:: Instruction A ::
Copy the records exactly, from their start down through the line containing "tout le monde".

:: Text block ::
::::::

= Unit cohesion in the United States military =

American military unit concept

Unit cohesion in the United States military has been the subject of dispute and political debate since World War II as the United States military has expanded the categories of citizens it accepts as servicemembers. Unit cohesion is a military concept, defined by one former United States Chief of staff in the early 1980s as "the bonding together of soldiers in such a way as to sustain their will and commitment to each other, the unit, and mission accomplishment, despite combat or mission stress". The concept lacks a consensus definition among military analysts, sociologists, and psychologists.

==Factors affecting unit cohesion==
Henning 2009 has identified some factors in unit cohesion:
- the units (squad, platoon, or company level) are small enough that key NCOs (E5-E9) can influence others,
- the Unit Manning System emphasizes the stability of units and their families at the brigade level, as structured in Army Force Generation ARFORGEN, rather than the Individual Replacement System in use since before the Vietnam era
- in the WWII and Korean War eras, once a soldier was wounded or separated from his unit, there was little chance of returning to his unit and
- the Stop Loss pay provision of $500 per month was instituted to encourage personnel to remain with their units during combat deployments.

::::::

:: Source data ::
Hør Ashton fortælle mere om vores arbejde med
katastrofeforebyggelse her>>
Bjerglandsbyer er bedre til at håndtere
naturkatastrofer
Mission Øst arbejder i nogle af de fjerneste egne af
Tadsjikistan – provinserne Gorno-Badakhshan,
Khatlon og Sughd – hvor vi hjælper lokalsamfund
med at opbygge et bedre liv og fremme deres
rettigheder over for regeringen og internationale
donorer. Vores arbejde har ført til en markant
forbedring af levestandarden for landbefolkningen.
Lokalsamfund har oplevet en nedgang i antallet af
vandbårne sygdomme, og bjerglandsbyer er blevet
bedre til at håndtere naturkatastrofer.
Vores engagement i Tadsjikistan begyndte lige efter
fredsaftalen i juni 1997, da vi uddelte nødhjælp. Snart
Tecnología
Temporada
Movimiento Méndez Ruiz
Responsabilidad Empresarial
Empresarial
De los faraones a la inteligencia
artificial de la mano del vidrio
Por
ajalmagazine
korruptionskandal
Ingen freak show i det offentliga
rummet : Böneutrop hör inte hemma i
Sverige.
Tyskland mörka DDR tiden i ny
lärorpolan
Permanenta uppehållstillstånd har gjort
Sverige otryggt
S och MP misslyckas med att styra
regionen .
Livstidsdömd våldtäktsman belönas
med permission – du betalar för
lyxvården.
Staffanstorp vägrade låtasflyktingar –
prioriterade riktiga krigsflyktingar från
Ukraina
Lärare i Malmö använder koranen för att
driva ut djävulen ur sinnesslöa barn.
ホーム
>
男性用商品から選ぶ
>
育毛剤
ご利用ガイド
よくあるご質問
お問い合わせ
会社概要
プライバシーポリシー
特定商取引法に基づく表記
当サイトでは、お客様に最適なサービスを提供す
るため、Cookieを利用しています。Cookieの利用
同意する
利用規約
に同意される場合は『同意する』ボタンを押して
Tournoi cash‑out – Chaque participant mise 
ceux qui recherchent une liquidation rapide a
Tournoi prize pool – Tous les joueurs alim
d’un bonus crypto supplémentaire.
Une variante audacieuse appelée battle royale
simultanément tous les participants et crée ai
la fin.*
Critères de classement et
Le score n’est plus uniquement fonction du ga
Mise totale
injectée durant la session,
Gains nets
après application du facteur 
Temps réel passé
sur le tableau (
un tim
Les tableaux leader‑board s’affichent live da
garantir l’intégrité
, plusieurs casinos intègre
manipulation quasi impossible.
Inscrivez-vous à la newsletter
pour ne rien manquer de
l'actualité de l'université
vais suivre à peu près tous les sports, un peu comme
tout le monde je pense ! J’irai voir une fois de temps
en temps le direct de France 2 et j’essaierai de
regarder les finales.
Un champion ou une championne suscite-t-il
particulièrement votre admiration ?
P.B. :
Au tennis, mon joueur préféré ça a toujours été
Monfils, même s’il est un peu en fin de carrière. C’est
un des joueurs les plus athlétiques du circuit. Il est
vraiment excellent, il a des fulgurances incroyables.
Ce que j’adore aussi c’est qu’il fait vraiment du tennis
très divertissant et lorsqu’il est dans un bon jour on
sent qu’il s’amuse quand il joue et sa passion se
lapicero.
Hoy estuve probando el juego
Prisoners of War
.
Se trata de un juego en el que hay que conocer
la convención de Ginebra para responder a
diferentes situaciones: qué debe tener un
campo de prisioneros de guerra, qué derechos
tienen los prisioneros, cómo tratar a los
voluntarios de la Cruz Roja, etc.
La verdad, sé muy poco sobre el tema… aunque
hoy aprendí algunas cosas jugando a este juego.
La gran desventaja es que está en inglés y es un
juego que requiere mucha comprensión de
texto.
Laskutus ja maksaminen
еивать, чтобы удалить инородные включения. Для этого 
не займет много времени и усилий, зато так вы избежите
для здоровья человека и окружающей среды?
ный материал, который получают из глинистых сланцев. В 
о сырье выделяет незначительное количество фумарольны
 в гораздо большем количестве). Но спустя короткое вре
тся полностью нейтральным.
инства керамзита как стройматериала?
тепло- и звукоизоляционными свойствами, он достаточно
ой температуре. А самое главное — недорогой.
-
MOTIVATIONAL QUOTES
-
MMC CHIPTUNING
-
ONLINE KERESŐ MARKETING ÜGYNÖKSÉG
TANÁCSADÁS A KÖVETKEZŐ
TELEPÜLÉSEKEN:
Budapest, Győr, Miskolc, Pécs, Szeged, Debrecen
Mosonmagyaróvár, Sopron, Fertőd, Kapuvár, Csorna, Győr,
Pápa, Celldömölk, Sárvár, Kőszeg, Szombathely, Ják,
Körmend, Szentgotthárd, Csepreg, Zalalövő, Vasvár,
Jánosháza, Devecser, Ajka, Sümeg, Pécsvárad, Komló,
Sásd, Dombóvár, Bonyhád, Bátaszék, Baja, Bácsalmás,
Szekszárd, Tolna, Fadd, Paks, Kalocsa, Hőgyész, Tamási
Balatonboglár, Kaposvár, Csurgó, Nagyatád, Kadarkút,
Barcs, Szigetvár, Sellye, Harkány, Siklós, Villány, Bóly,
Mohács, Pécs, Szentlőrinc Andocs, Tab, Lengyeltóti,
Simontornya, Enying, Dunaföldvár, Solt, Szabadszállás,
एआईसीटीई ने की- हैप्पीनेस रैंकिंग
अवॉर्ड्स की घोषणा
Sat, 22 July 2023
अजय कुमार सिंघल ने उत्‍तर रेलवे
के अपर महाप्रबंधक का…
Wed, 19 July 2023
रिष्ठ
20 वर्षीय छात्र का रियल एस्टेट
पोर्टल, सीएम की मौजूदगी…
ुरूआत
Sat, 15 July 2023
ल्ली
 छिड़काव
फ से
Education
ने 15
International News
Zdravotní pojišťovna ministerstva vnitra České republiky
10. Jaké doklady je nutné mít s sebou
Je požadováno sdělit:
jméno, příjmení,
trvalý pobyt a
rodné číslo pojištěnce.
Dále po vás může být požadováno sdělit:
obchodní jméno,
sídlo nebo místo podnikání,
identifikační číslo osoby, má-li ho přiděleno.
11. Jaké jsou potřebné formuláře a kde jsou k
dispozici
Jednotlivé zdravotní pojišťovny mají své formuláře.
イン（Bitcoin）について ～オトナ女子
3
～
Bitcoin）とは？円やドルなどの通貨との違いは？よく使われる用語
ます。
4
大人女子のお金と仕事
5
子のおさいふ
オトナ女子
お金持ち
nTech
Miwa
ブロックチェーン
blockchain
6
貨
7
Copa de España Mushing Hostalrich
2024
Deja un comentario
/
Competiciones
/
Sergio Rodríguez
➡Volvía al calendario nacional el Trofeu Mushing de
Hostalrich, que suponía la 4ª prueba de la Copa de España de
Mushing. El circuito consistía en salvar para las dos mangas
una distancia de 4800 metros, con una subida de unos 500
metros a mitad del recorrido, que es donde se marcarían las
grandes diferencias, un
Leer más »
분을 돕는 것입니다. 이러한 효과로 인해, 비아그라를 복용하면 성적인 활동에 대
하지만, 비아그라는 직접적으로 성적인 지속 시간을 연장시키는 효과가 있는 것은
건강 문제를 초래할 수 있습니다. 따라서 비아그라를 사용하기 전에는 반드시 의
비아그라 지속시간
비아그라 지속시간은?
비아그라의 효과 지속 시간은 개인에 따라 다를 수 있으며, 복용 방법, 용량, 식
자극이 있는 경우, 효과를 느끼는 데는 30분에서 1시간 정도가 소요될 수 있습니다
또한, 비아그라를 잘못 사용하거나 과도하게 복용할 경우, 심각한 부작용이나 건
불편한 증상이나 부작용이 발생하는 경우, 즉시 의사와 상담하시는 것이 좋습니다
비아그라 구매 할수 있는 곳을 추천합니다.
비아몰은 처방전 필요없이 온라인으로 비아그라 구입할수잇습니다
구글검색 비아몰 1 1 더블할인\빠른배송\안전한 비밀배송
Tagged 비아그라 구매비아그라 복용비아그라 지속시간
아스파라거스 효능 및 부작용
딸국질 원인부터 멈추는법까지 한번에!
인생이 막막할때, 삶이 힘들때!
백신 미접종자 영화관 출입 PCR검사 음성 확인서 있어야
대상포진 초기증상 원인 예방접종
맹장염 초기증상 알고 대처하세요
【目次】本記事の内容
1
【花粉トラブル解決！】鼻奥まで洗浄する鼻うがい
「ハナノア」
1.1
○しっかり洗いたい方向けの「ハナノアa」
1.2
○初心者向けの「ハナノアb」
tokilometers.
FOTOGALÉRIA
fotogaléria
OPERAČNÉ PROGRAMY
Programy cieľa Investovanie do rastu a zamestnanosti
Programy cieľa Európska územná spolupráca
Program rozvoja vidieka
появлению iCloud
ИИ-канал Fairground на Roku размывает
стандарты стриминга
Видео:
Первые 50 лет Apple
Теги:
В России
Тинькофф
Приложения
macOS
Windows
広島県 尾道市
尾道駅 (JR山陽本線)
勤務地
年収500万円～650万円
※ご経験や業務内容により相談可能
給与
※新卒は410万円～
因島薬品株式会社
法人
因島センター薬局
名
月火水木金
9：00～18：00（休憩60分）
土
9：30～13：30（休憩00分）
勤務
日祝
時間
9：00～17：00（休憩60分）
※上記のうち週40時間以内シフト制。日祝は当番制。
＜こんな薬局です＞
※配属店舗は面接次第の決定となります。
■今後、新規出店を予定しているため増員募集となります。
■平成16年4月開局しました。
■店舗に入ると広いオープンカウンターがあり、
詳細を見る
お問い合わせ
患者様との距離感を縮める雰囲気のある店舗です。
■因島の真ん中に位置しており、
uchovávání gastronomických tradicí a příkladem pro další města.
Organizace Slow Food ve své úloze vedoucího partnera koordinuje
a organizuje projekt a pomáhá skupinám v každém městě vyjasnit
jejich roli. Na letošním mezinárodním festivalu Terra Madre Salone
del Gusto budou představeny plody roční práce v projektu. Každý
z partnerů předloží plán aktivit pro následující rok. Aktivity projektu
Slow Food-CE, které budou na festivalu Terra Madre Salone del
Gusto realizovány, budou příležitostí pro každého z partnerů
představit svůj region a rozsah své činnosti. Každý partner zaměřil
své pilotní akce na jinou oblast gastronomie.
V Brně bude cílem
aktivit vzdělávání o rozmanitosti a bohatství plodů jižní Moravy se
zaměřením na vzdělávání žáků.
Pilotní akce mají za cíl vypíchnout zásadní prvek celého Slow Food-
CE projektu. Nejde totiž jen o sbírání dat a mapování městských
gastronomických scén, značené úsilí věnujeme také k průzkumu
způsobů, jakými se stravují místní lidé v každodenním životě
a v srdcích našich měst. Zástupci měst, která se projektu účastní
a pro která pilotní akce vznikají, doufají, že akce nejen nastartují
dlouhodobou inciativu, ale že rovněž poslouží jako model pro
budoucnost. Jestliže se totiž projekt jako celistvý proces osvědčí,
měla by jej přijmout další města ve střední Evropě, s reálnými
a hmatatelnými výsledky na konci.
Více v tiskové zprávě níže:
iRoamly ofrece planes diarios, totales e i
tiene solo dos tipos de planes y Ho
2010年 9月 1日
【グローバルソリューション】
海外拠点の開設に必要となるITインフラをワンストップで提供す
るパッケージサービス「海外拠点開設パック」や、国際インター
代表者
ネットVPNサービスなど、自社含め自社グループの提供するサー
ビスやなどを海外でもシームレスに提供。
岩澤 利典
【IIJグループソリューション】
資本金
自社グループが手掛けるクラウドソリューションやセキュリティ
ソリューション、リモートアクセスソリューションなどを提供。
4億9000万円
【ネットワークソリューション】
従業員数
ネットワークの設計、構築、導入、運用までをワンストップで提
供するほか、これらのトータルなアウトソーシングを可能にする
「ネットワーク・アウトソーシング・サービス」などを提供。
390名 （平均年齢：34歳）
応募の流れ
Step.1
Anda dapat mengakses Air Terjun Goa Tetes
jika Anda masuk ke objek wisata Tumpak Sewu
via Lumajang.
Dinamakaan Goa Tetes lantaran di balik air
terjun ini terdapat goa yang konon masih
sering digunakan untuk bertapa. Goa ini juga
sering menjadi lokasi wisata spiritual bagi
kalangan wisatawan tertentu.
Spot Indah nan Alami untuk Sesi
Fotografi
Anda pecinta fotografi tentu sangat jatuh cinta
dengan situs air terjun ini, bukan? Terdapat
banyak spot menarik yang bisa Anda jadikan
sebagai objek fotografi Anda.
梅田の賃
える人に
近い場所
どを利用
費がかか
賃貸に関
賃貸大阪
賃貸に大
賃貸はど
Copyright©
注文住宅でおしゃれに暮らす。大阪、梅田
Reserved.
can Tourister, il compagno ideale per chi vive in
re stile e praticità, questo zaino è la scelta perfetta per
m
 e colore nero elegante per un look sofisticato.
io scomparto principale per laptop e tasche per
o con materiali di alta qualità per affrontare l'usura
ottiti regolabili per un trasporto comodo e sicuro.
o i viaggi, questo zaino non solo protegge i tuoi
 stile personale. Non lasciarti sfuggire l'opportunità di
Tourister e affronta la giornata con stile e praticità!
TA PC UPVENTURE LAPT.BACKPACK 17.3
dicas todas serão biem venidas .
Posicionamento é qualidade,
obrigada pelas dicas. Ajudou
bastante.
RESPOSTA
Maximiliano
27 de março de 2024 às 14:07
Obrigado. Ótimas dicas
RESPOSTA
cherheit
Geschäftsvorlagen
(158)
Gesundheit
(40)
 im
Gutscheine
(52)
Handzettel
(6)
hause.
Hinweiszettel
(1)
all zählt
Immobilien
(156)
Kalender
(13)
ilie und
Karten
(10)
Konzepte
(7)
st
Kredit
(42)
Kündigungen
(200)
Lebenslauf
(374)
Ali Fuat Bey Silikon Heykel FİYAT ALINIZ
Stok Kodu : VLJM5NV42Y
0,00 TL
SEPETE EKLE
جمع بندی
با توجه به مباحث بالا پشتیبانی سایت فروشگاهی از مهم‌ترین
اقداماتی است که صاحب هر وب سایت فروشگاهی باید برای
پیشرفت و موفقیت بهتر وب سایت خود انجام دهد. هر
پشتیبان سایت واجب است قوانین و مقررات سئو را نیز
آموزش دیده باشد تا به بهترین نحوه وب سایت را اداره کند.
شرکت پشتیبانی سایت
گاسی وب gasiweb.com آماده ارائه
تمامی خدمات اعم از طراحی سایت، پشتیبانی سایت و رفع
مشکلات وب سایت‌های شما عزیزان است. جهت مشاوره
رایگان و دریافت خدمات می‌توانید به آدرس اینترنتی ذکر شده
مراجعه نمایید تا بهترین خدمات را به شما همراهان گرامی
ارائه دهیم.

::::::

:: Instruction B ::
According to the unit cohesion article, among which groups does the concept lack a consensus definition? List each group.

:: Output A ::
Hør Ashton fortælle mere om vores arbejde med
katastrofeforebyggelse her>>
Bjerglandsbyer er bedre til at håndtere
naturkatastrofer
Mission Øst arbejder i nogle af de fjerneste egne af
Tadsjikistan – provinserne Gorno-Badakhshan,
Khatlon og Sughd – hvor vi hjælper lokalsamfund
med at opbygge et bedre liv og fremme deres
rettigheder over for regeringen og internationale
donorer. Vores arbejde har ført til en markant
forbedring af levestandarden for landbefolkningen.
Lokalsamfund har oplevet en nedgang i antallet af
vandbårne sygdomme, og bjerglandsbyer er blevet
bedre til at håndtere naturkatastrofer.
Vores engagement i Tadsjikistan begyndte lige efter
fredsaftalen i juni 1997, da vi uddelte nødhjælp. Snart
Tecnología
Temporada
Movimiento Méndez Ruiz
Responsabilidad Empresarial
Empresarial
De los faraones a la inteligencia
artificial de la mano del vidrio
Por
ajalmagazine
korruptionskandal
Ingen freak show i det offentliga
rummet : Böneutrop hör inte hemma i
Sverige.
Tyskland mörka DDR tiden i ny
lärorpolan
Permanenta uppehållstillstånd har gjort
Sverige otryggt
S och MP misslyckas med att styra
regionen .
Livstidsdömd våldtäktsman belönas
med permission – du betalar för
lyxvården.
Staffanstorp vägrade låtasflyktingar –
prioriterade riktiga krigsflyktingar från
Ukraina
Lärare i Malmö använder koranen för att
driva ut djävulen ur sinnesslöa barn.
ホーム
>
男性用商品から選ぶ
>
育毛剤
ご利用ガイド
よくあるご質問
お問い合わせ
会社概要
プライバシーポリシー
特定商取引法に基づく表記
当サイトでは、お客様に最適なサービスを提供す
るため、Cookieを利用しています。Cookieの利用
同意する
利用規約
に同意される場合は『同意する』ボタンを押して
Tournoi cash‑out – Chaque participant mise 
ceux qui recherchent une liquidation rapide a
Tournoi prize pool – Tous les joueurs alim
d’un bonus crypto supplémentaire.
Une variante audacieuse appelée battle royale
simultanément tous les participants et crée ai
la fin.*
Critères de classement et
Le score n’est plus uniquement fonction du ga
Mise totale
injectée durant la session,
Gains nets
après application du facteur 
Temps réel passé
sur le tableau (
un tim
Les tableaux leader‑board s’affichent live da
garantir l’intégrité
, plusieurs casinos intègre
manipulation quasi impossible.
Inscrivez-vous à la newsletter
pour ne rien manquer de
l'actualité de l'université
vais suivre à peu près tous les sports, un peu comme
tout le monde je pense ! J’irai voir une fois de temps

:: Output B ::
- Military analysts
- Sociologists
- Psychologists